Siekopai Leader, Filmmaker
Yajé and the Siekopai Cultural Sovereignty
Jimmy is a young indigenous leader of the Siekopai nation. He is a communicator for the organization Alianza Ceibo, partner of Amazon Frontlines. He is currently producing his feature length fiction film, Wajokone, about his grandparents confronting the first Spanish invaders.
In this interview, he discusses the changes he has undergone in his personal life through yajé (ayahuasca) that led to the changes in the community in order to continue to protect their territory and culture.
Victoria Corisepa Dreve
Plant Medicines and Leadership: The Story of a Harakbut Elder
Victoria is from the 2000-strong Amazonian Harakbut tribe of the village of Shintuya in the Madre de Dios region of Peru. She has dedicated herself over the past few years to growing her knowledge of the wider world and of the political dynamics that directly affect the series of communal lands across which her people are spread.
In this interview from the first Harakbut Women's Congress, she talks about the rights of the women in her culture and the oppressive, extractive activities of mining and logging industries, as well as about ayahuasca as a powerful medicine, leadership skill promoter, and tool for reconnecting to cultural roots.
Jaime Corisepa Neri
Ex President of FENAMAD
Ayahuasca & Sacred Allyship: The Emancipation of Harakbut Women
After serving 2 years in the Peruvian army, Jaime Corisepa Neri, born Mek Topo of the Harakbut community, started working for the National Federation of Río Madre de Dios and tributaries (FENAMAD).
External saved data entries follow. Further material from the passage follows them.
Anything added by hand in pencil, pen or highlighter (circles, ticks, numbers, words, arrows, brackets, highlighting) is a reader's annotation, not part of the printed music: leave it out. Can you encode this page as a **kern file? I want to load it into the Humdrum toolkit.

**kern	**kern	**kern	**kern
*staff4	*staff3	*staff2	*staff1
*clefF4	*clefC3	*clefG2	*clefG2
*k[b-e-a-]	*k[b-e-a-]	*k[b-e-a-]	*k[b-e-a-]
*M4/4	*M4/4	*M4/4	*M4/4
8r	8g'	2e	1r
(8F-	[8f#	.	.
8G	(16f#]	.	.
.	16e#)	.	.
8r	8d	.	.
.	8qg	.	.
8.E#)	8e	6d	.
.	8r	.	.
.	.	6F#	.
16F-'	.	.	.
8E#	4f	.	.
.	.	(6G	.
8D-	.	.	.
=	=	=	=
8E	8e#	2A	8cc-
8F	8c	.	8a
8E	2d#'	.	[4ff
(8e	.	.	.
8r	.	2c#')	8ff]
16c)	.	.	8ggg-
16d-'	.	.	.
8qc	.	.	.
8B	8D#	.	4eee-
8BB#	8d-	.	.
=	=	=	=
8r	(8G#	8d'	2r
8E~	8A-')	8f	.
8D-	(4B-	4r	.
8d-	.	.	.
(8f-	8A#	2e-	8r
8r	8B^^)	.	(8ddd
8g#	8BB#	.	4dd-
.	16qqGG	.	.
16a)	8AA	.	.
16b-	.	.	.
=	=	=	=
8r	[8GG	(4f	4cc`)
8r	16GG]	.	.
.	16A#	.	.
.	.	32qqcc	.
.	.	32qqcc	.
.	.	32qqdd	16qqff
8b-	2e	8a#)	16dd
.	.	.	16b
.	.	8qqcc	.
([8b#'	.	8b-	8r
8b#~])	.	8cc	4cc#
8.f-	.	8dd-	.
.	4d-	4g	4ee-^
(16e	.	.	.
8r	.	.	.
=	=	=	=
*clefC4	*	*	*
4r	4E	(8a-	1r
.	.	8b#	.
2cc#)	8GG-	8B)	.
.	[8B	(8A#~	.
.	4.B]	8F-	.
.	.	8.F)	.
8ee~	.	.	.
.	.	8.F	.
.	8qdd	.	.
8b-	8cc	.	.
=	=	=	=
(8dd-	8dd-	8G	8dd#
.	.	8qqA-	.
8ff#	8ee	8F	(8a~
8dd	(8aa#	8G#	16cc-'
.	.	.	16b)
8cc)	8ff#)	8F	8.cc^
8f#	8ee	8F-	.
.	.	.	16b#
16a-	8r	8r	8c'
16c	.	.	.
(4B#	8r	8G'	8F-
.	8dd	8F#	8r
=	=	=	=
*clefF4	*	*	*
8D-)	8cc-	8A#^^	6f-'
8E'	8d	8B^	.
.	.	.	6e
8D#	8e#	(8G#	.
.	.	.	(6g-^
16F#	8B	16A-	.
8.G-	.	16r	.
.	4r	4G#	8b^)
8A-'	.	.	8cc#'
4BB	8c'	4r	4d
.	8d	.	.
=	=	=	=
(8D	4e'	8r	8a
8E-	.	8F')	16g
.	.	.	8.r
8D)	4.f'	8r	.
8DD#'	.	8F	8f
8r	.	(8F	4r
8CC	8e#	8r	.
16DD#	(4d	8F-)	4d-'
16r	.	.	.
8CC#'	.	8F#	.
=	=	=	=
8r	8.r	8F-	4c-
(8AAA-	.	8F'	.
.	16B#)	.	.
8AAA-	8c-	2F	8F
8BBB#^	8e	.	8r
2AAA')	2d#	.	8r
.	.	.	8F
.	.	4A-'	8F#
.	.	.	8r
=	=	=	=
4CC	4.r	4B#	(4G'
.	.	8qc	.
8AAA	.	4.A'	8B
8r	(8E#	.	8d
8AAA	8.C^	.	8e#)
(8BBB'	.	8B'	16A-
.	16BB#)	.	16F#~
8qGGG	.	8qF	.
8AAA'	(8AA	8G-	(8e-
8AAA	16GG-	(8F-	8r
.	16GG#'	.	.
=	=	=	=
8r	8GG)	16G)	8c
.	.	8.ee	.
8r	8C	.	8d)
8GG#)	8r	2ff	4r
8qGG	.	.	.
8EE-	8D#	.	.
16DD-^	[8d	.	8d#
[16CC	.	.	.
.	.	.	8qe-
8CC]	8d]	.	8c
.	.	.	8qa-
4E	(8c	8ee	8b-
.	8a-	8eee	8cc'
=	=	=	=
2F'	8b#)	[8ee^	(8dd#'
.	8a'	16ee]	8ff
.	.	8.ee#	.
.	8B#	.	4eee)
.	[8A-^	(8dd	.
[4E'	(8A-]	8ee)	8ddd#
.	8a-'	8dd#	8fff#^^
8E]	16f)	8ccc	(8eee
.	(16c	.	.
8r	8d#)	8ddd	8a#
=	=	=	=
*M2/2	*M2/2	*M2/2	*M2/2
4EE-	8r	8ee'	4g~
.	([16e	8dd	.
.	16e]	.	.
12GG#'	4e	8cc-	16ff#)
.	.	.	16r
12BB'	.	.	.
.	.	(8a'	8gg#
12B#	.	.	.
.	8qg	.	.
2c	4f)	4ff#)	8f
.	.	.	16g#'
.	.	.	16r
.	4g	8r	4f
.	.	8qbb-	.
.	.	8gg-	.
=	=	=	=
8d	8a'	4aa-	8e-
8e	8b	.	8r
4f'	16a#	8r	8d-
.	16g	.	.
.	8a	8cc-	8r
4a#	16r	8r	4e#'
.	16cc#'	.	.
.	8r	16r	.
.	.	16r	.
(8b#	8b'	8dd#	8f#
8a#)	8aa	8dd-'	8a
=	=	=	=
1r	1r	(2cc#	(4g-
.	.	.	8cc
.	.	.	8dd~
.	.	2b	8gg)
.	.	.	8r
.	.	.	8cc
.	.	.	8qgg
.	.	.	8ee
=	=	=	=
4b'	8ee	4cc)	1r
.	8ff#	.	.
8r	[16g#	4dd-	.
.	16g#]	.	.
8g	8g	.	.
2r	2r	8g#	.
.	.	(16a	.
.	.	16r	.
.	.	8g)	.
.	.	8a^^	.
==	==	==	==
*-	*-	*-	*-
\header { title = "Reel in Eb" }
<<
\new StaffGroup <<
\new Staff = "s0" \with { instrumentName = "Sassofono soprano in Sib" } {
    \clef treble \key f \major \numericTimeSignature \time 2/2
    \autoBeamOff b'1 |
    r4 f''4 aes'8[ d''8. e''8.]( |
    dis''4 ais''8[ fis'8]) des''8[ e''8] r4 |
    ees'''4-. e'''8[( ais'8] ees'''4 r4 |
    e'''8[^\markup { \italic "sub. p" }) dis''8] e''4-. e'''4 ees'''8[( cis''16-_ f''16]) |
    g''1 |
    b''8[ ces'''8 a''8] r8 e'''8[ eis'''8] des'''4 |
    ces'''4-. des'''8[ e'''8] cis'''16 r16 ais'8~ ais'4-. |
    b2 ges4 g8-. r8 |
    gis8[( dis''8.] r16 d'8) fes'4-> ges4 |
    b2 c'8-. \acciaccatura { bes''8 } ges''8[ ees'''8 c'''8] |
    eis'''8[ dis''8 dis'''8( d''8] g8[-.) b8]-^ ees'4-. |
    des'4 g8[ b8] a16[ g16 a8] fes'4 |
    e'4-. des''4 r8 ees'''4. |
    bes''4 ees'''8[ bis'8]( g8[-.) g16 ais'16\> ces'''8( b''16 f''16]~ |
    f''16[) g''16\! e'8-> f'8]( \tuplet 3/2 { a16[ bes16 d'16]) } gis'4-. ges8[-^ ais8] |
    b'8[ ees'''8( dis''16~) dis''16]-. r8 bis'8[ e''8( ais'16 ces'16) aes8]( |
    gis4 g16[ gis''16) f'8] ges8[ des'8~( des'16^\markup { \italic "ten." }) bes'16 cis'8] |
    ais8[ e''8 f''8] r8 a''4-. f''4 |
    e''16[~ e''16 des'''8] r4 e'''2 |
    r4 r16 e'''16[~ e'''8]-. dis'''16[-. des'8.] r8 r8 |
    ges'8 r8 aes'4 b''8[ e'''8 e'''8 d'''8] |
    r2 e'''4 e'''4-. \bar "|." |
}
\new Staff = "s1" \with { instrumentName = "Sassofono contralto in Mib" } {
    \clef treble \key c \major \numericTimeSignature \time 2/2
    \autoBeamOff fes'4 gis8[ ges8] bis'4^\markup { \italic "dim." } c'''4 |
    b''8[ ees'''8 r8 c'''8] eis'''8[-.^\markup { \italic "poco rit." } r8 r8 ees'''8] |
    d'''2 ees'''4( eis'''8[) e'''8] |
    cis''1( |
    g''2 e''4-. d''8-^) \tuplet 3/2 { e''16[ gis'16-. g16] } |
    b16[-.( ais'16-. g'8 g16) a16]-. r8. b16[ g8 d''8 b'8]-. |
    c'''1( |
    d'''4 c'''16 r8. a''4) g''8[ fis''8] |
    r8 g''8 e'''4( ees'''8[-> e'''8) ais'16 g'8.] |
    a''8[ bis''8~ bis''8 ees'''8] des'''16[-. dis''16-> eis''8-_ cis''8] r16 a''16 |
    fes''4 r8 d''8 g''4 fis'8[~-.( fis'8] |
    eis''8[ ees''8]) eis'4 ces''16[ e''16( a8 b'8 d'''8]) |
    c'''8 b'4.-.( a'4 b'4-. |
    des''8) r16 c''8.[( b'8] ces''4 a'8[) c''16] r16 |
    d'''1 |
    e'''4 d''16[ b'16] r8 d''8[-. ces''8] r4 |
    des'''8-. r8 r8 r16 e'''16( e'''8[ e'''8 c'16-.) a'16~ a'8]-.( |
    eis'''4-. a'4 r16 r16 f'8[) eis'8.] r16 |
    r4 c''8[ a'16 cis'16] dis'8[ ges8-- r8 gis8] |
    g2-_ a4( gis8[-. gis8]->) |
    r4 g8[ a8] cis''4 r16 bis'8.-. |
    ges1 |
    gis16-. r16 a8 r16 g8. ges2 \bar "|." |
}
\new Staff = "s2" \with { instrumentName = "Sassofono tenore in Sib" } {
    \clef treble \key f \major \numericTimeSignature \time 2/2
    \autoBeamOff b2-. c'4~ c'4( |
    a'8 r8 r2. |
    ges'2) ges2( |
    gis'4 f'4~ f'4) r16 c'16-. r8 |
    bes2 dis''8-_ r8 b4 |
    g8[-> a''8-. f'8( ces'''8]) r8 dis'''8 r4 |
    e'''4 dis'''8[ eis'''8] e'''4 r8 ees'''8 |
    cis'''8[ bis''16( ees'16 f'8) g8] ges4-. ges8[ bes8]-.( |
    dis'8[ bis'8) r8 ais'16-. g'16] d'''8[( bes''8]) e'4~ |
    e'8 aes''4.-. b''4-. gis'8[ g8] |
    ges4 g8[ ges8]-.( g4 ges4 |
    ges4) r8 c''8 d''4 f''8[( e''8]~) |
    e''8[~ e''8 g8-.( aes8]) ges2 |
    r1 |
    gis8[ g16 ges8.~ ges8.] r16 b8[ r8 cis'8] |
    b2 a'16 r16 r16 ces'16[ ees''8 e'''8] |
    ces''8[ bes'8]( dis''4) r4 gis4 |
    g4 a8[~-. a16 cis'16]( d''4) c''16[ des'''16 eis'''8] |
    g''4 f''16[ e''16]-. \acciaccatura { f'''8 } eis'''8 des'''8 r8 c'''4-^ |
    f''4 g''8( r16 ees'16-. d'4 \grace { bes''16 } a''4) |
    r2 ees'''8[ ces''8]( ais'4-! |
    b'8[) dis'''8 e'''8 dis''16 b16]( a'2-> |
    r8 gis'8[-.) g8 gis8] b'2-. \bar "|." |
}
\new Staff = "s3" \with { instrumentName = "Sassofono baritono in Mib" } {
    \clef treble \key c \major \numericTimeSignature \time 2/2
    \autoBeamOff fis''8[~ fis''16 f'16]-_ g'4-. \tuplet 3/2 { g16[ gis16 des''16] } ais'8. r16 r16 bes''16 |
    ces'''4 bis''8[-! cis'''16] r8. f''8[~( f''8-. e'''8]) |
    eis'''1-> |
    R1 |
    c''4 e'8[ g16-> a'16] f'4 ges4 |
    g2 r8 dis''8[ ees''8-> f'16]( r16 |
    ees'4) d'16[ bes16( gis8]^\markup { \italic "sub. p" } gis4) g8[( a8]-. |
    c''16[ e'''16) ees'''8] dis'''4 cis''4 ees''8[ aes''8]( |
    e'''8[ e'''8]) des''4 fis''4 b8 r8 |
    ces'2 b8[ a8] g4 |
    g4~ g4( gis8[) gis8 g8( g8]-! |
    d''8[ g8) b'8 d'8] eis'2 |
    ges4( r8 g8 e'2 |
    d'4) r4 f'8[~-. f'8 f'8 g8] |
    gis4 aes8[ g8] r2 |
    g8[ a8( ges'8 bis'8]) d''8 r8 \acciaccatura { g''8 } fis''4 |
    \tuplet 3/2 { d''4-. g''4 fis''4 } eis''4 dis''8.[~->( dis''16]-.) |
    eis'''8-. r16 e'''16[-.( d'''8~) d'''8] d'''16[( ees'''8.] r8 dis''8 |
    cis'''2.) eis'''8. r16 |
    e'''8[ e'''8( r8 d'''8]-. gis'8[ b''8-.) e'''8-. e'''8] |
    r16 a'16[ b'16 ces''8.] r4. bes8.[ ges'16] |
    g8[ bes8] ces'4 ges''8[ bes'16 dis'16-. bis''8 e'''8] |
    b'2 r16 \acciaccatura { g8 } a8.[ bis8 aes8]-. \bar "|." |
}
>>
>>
He became president of this organization in 2010 and currently in the process of creating a self-governing body for the Harakbut Nation.
In this interview from the first Harakbut Women's Congress, he talks about the role of ayahuasca in strengthening the Harakbut cultural identity, and the work he's doing to support the rallying of Harakbut women to reclaim their social, cultural, and economic sovereignty.
Cecilio Soria Gonzales
Shipibo cultural communicator
Shipibo and Harakbut: A Cross-Cultural Amazonian Alliance
Cecilio is a lawyer and Shipibo communicator, one of the founders of AIDESEP (Interethnic Association for the Development of the Peruvian Rainforest), ex-president of REDCIP (The Peruvian Network of Indigenous Communicators), two times councilman of the district of Coronel Portillo, ex-national director of the CCP (Peruvian Farmers’ Confederation), and the founder of Voz Indigena: La Hora Shipiba, a magazine and radio show about indigenous nations published in Shipibo and Spanish.
A promoter of the Shipibo culture and Shipibo empowerment, in this interview from the first Harakbut Women's Congress he talks about the cross-cultural alliances with the Harakbut nation and the importance of protecting the rights of Peru's indigenous populations.